Caviar

CAVIAR

Caviar, sometimes black caviar, is a luxury food delicacy, consisting in processed, salted, non-fertilized sturgeon roe. The roe can be "fresh" (non-pasteurized) or pasteurized, the latter having much less gastronomic and economic value.

Traditionally the designation caviar is only used for sturgeon roe, namely from the wild sturgeon species from the Caspian Sea, in most cases from Russia or Iran (Beluga, Ossetra and Sevruga caviars). These caviar varieties, according to their quality (flavour, size, consistency and colour) can reach (February 2009) prices between 6,000€ and 12,000€ per kilo, and are associated with gourmet and Haute cuisine environments.

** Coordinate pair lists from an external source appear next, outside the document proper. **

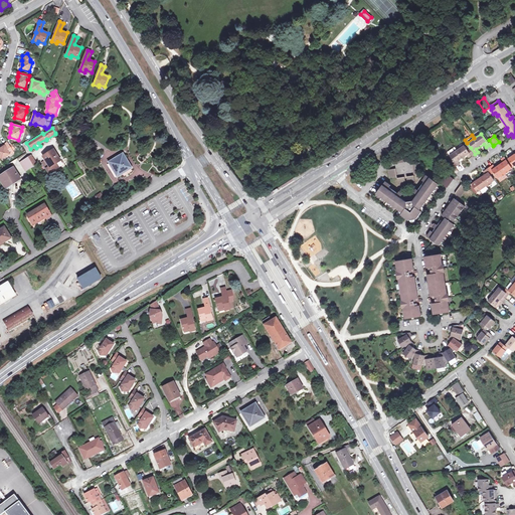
[(10,146),(7,143),(4,145),(4,146),(1,148),(0,148),(0,156),(2,159),(10,154),(10,155),(14,152),(12,150),(10,146)]
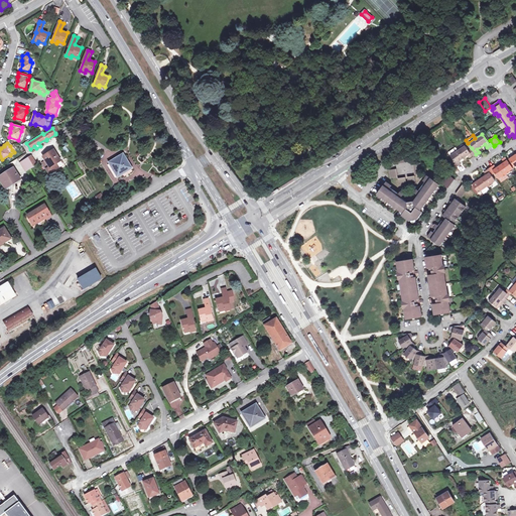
[(473,156),(469,150),(466,145),(450,155),(459,166),(462,164),(460,161),(468,156),(470,159),(473,156)]
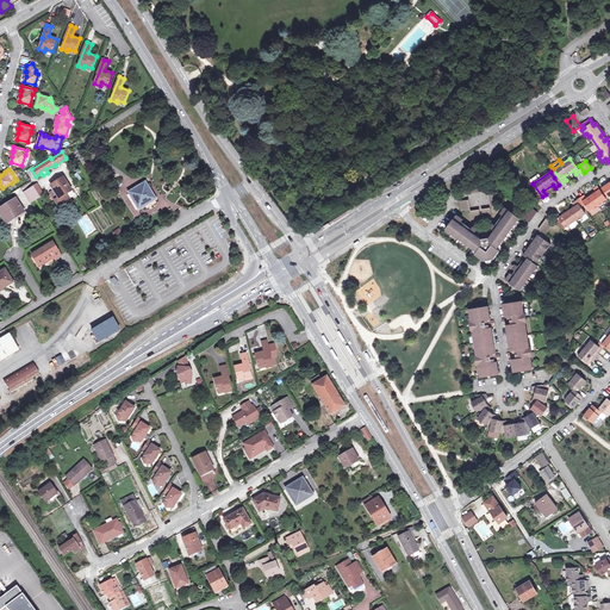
[(51,186),(58,198),(55,200),(58,205),(75,195),(63,178),(51,186)]
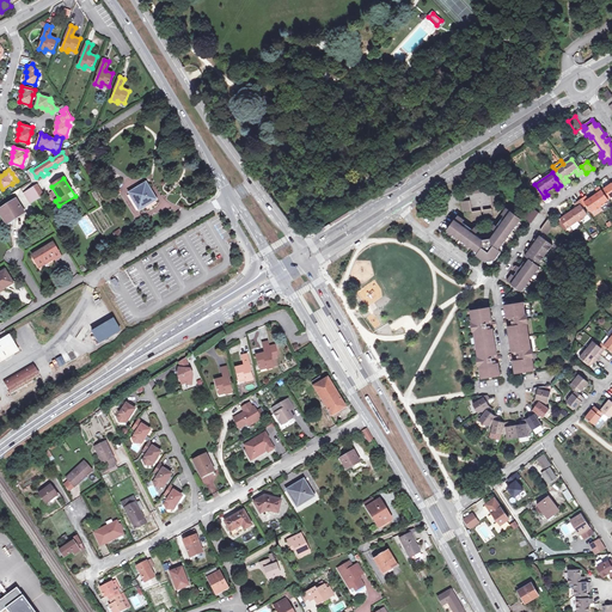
[(130,194),(140,209),(145,206),(144,204),(154,197),(146,183),(129,194),(130,194)]
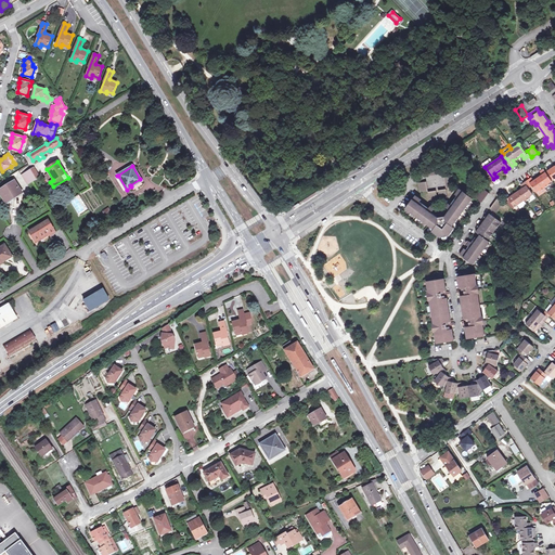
[(429,177),(441,175),(440,166),(427,168),(429,177)]
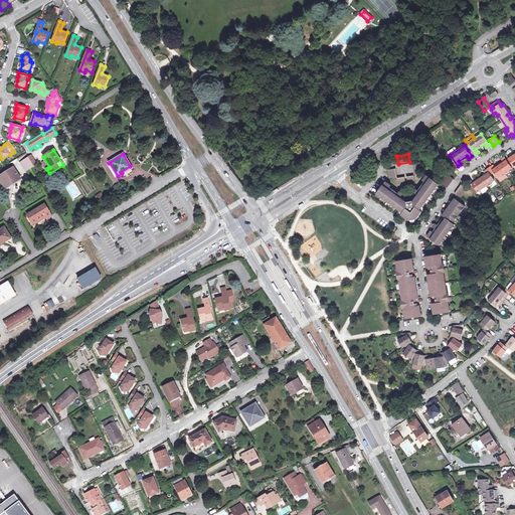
[(31,155),(25,159),(30,167),(36,164),(31,155)]
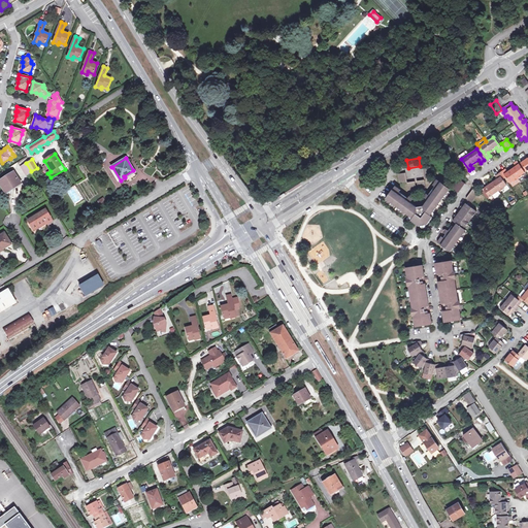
[(506,169),(502,171),(506,177),(510,183),(514,180),(515,182),(523,176),(522,174),(525,172),(517,161),(514,163),(516,166),(508,171),(506,169)]
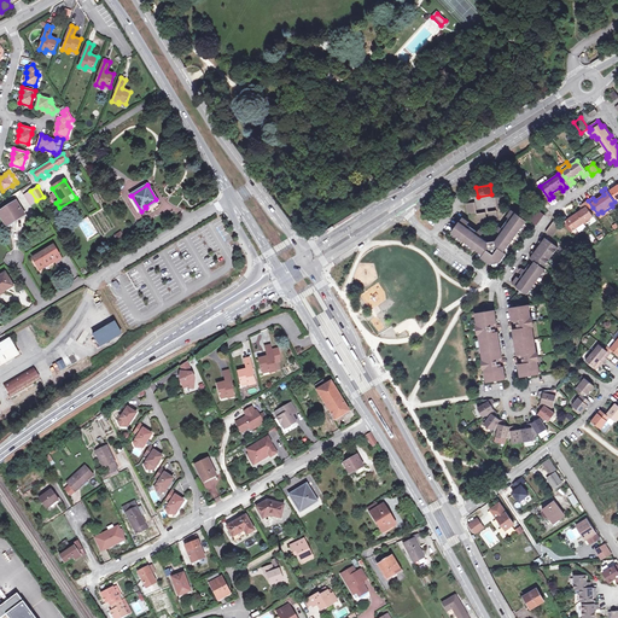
[(36,200),(30,191),(24,194),(31,205),(36,202),(36,200)]
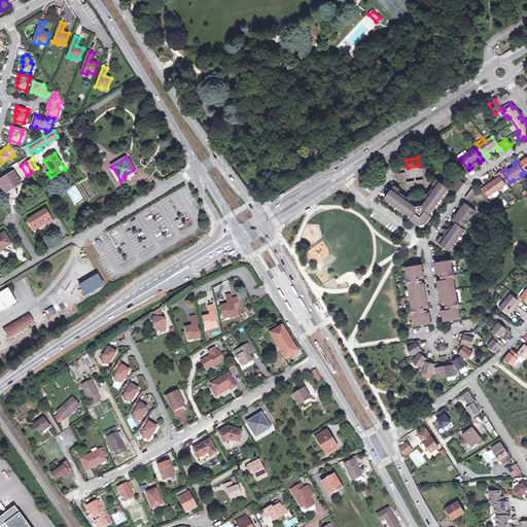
[(424,178),(432,177),(431,174),(430,166),(422,167),(424,178)]
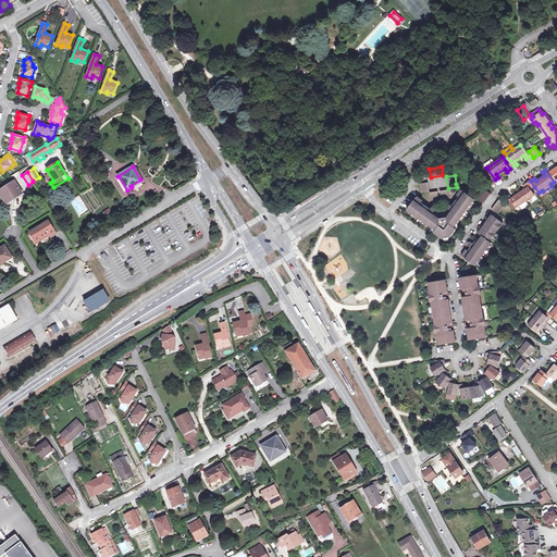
[(127,190),(119,176),(116,178),(124,192),(127,190)]
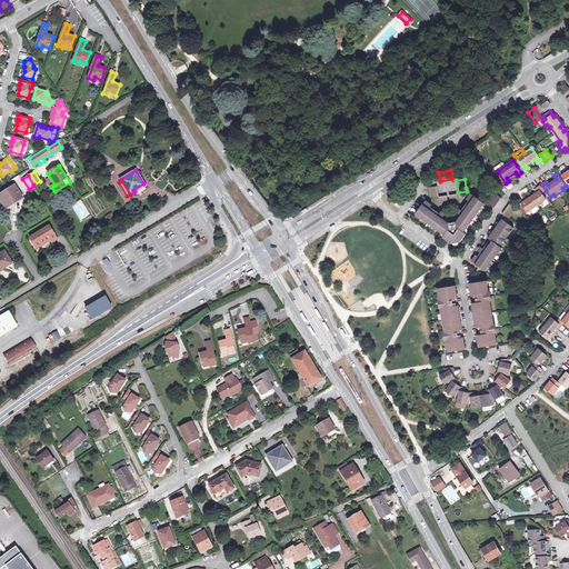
[(12,202),(13,203),(22,198),(15,186),(0,195),(0,197),(6,207),(12,202)]
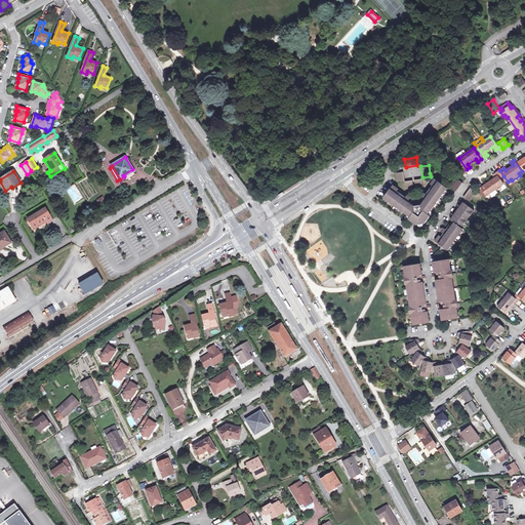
[(500,178),(496,172),(493,174),(495,177),(481,187),(487,196),(490,194),(496,190),(497,190),(502,188),(501,187),(505,184),(500,178)]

Presently, depending on specific national laws, the name caviar may be used by a variety of far less expensive products, substitutes and imitations of caviar, such as salmon roe (sometimes called red caviar), trout roe, lumpfish roe, etc.

However, according to the Food and Agriculture Organization, roe from any species not Acipenseriformes (including Acipenseridae, or sturgeon strictu sensu, and Polyodontidae, or paddlefish) are not caviar, but "substitutes of caviar".


This position is also adopted by the Convention on International Trade in Endangered Species of Wild Fauna and Flora, the World Wide Fund for Nature, the United States Customs Service, and the Republic of France.

Caviar is commercially marketed worldwide as a delicacy and is eaten as a garnish or a spread; for example, with hors d'œuvres.